As a career coach, I work with people every day on interview preparation. Interviews are a form of public speaking. 99 percent of people fear public speaking more than death. Thus, it's no wonder interviews unnerve my clients. Not only do we go over all the common questions like, "Tell me about yourself," and "What makes you unique?" We also dig in deep to those sneaky behavioral questions employers are using to get inside your head and discover your true motives.
Why Do You Want This Job?
It's not uncommon for employers to ask your reasons for wanting their open position. Most of us know not to be too brutally honest i.e. "I hate my boss and coworkers." Or, "I'm about to get fired for performance." But, some mistakenly think the right answer is to talk about what a great employer the company is. I've seen lots of people try to answer this question by praising the company for its policies on hiring diversity, or it's commitment to employee development. I've also seen some dive into all the awards the company has won for being an outstanding employer. The problem with these responses are A) you look like a suck-up, and B) you're actually revealing something negative about your current employment situation.
Whatever You Applaud Reveals What's Really Bugging You
Employers assume when you go on and on about the benefits of working for them, it implies you don't have those things at your current employer. Even worse, it sends the message you're focused on your own needs and NOT the needs of the employer. So, when you say you admire their diversity, the hiring manager hears, "My company doesn't recognize my uniqueness." Or, when you say you love that they offer employee training, you're crying, "My company doesn't recognize my potential and won't foot the bill for my growth." While these things may or may not be true, that's not the message you want to be sending in the interview, is it?
Focus on How the Job Will Makes You More Valuable to Them
The right answer is to explain how the job will let you leverage your existing skills, experience, and interests better so you can save or make the company more money. If you want to get the job, stop thinking like an employee an start thinking like a business-of-one. In the interview, your goal is to sell your services to the employer. The employer wants to hear you want the job because you see huge potential to improve their situation and are excited about it. That's what will make them invest in you. See the difference? The answer is about them, not you!

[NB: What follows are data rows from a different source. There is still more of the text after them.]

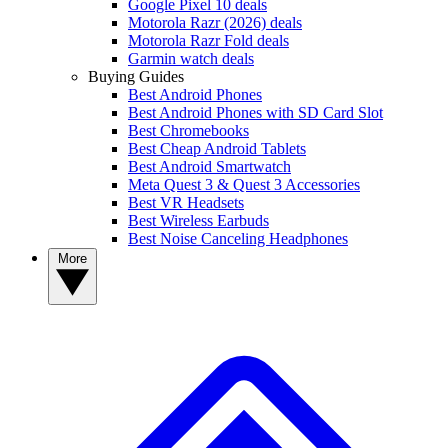
Google Pixel 10 deals
Motorola Razr (2026) deals
Motorola Razr Fold deals
Garmin watch deals
Buying Guides
Best Android Phones
Best Android Phones with SD Card Slot
Best Chromebooks
Best Cheap Android Tablets
Best Android Smartwatch
Meta Quest 3 & Quest 3 Accessories
Best VR Headsets
Best Wireless Earbuds
Best Noise Canceling Headphones
More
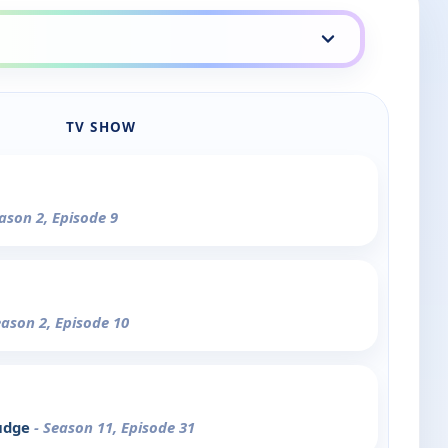
TV SHOW
eason 2, Episode 9
eason 2, Episode 10
rudge
- Season 11, Episode 31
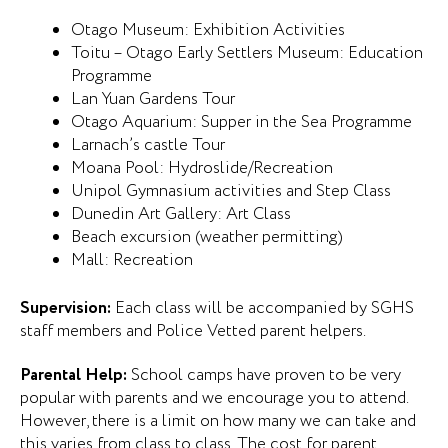
Otago Museum: Exhibition Activities
Toitu – Otago Early Settlers Museum: Education
Programme
Lan Yuan Gardens Tour
Otago Aquarium: Supper in the Sea Programme
Larnach’s castle Tour
Moana Pool: Hydroslide/Recreation
Unipol Gymnasium activities and Step Class
Dunedin Art Gallery: Art Class
Beach excursion (weather permitting)
Mall: Recreation
Supervision:
Each class will be accompanied by SGHS
staff members and Police Vetted parent helpers.
Parental Help:
School camps have proven to be very
popular with parents and we encourage you to attend.
However, there is a limit on how many we can take and
this varies from class to class. The cost for parent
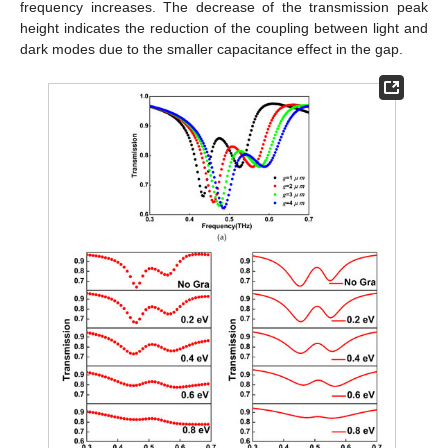
frequency increases. The decrease of the transmission peak
height indicates the reduction of the coupling between light and
dark modes due to the smaller capacitance effect in the gap.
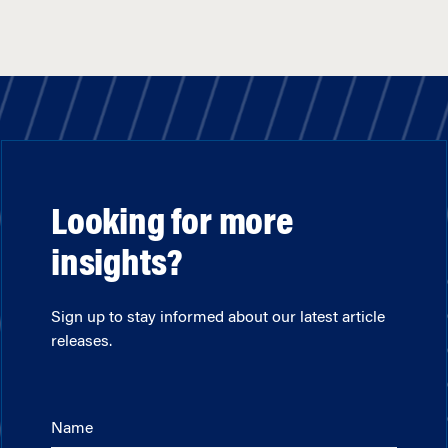
Looking for more
insights?
Sign up to stay informed about our latest article
releases.
Name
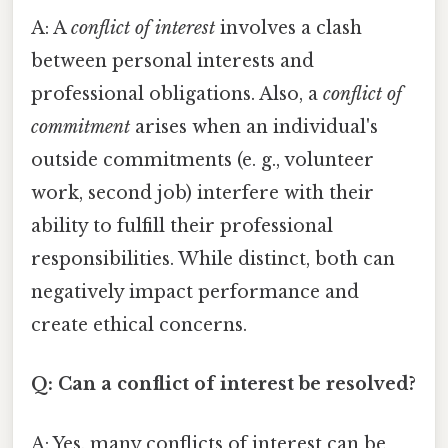
A: A
conflict of interest
involves a clash
between personal interests and
professional obligations. Also, a
conflict of
commitment
arises when an individual's
outside commitments (e. g., volunteer
work, second job) interfere with their
ability to fulfill their professional
responsibilities. While distinct, both can
negatively impact performance and
create ethical concerns.
Q: Can a conflict of interest be resolved?
A: Yes, many conflicts of interest can be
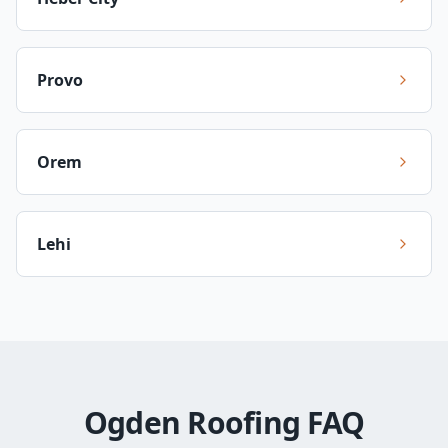
Provo
Orem
Lehi
Ogden Roofing FAQ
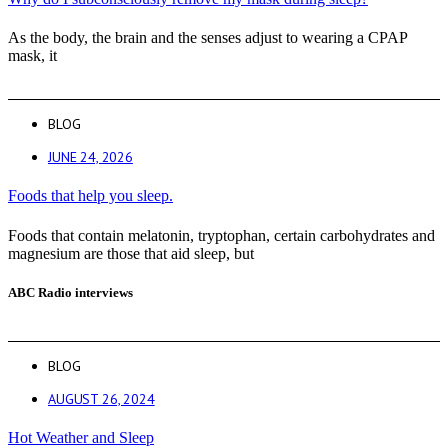
As the body, the brain and the senses adjust to wearing a CPAP
mask, it
BLOG
JUNE 24, 2026
Foods that help you sleep.
Foods that contain melatonin, tryptophan, certain carbohydrates and
magnesium are those that aid sleep, but
ABC Radio interviews
BLOG
AUGUST 26, 2024
Hot Weather and Sleep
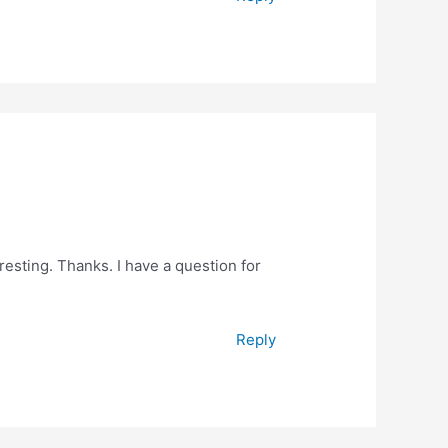
esting. Thanks. I have a question for
Reply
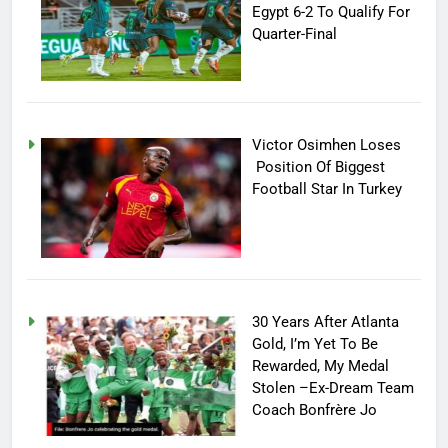
Egypt 6-2 To Qualify For
Quarter-Final
Victor Osimhen Loses
Position Of Biggest
Football Star In Turkey
30 Years After Atlanta
Gold, I’m Yet To Be
Rewarded, My Medal
Stolen –Ex-Dream Team
Coach Bonfrère Jo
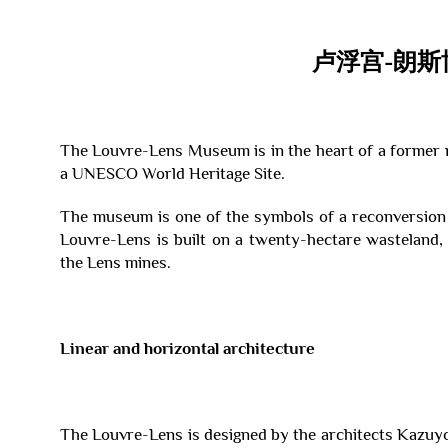
卢浮宫-朗斯
The Louvre-Lens Museum is in the heart of a former m
a UNESCO World Heritage Site.
The museum is one of the symbols of a reconversion
Louvre-Lens is built on a twenty-hectare wasteland, 
the Lens mines.
Linear and horizontal architecture
The Louvre-Lens is designed by the architects Kazuy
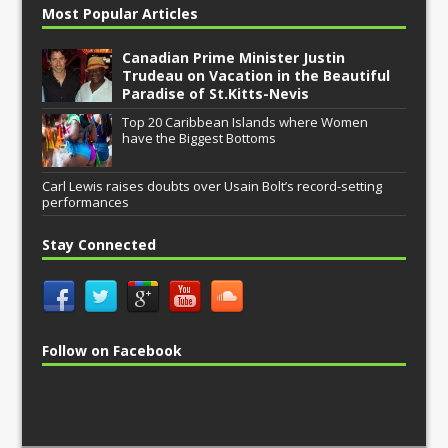
Most Popular Articles
Canadian Prime Minister Justin
Trudeau on Vacation in the Beautiful
Paradise of St.Kitts-Nevis
Top 20 Caribbean Islands where Women
have the Biggest Bottoms
Carl Lewis raises doubts over Usain Bolt’s record-setting
performances
Stay Connected
Follow on Facebook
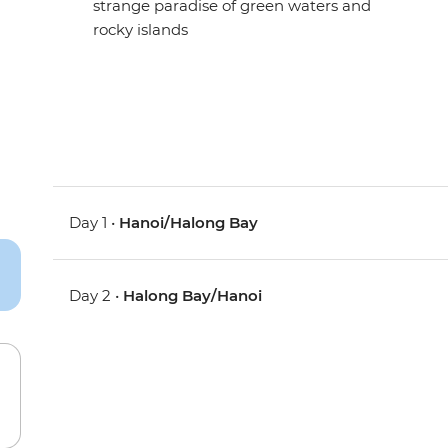
strange paradise of green waters and
rocky islands
Day 1 •
Hanoi/Halong Bay
Day 2 •
Halong Bay/Hanoi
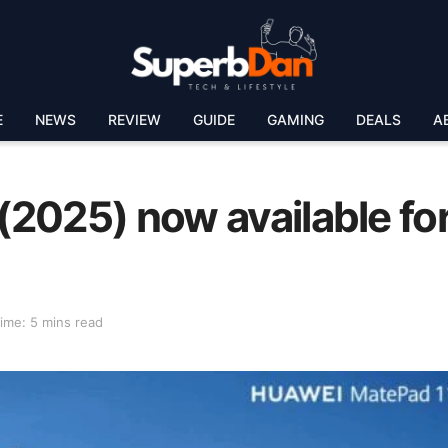
E
NEWS
REVIEW
GUIDE
GAMING
DEALS
A
2025) now available fo
ime: 5 mins read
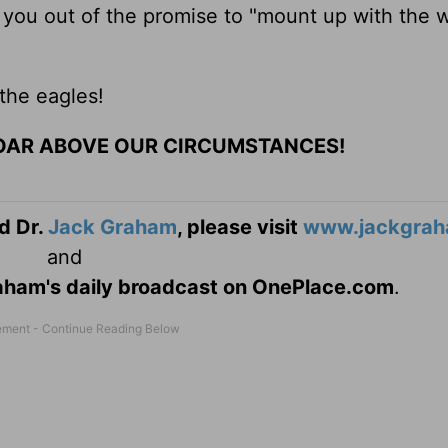
 you out of the promise to "mount up with the 
 the eagles!
OAR ABOVE OUR CIRCUMSTANCES!
d Dr.
Jack Graham
, please visit
www.jackgrah
and
Graham's daily broadcast on OnePlace.com
.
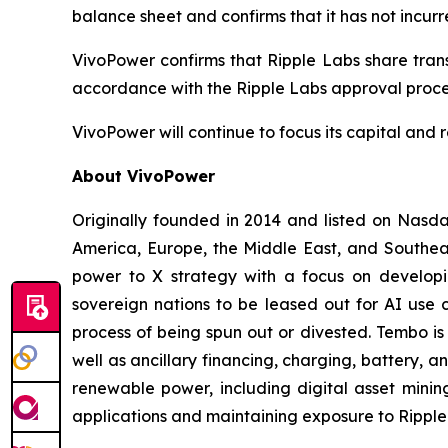
balance sheet and confirms that it has not incurr
VivoPower confirms that Ripple Labs share trans
accordance with the Ripple Labs approval proce
VivoPower will continue to focus its capital and r
About VivoPower
Originally founded in 2014 and listed on Nasda
America, Europe, the Middle East, and Southeas
power to X strategy with a focus on developin
sovereign nations to be leased out for AI use c
process of being spun out or divested. Tembo is
well as ancillary financing, charging, battery, a
renewable power, including digital asset minin
applications and maintaining exposure to Ripple 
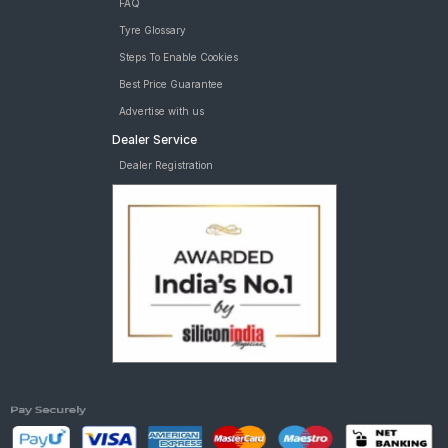
FAQ
Tyre Glossary
Steps To Enable Cookies
Best Price Guarantee
Advertise with us
Dealer Service
Dealer Registration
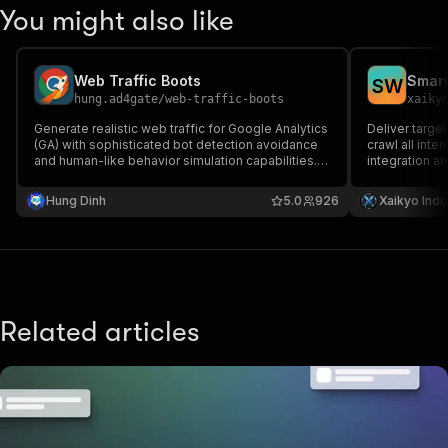
You might also like
Web Traffic Boots
Smart
S
W
hung.ad4gate
/
web-traffic-boots
xaiky
Generate realistic web traffic for Google Analytics
Deliver targe
(GA) with sophisticated bot detection avoidance
crawl all inte
and human-like behavior simulation capabilities.
integration an
traffic generator auto traffic generate website
processing an
free traffic web traffic bot unlimited website
even certain 
Hung Dinh
5.0
926
Xaikyo Indu
traffic software organic traffic generator tool
Related articles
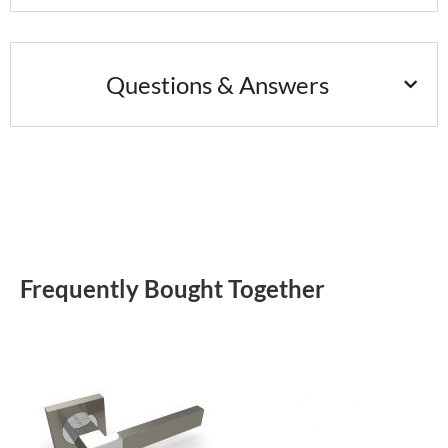
Questions & Answers
Frequently Bought Together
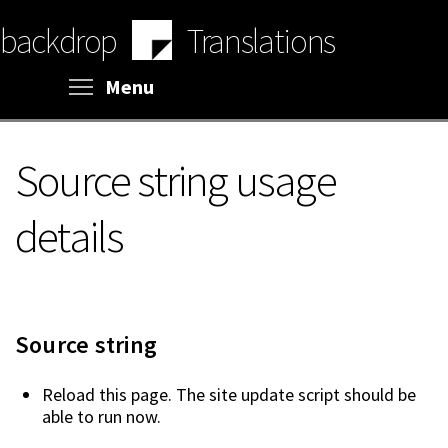
Skip
backdrop
Translations
to
main
content
Toggle menu visibility
Menu
Source string usage
details
Source string
Reload this page. The site update script should be
able to run now.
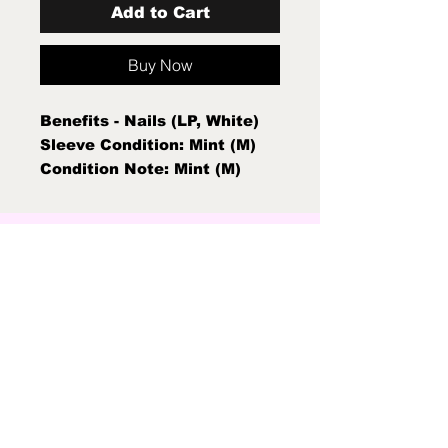
Add to Cart
Buy Now
Benefits - Nails (LP, White)
Sleeve Condition: Mint (M)
Condition Note: Mint (M)
New Sealed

P.S. - Interview Prep Today Shouldn't Be Taken Lightly
If you're passively looking for a job, or are in the job search for the first time in a few years, please know the low unemployment rate has made it harder for companies to find the talent they want. Thus, they're actually making their interview processes harder in order to weed out potential bad hires. In times of low unemployment, companies can't afford to make costly hiring mistakes. Spending time on interview prep will make a huge difference in your ability to get hired faster. And, by the right employer.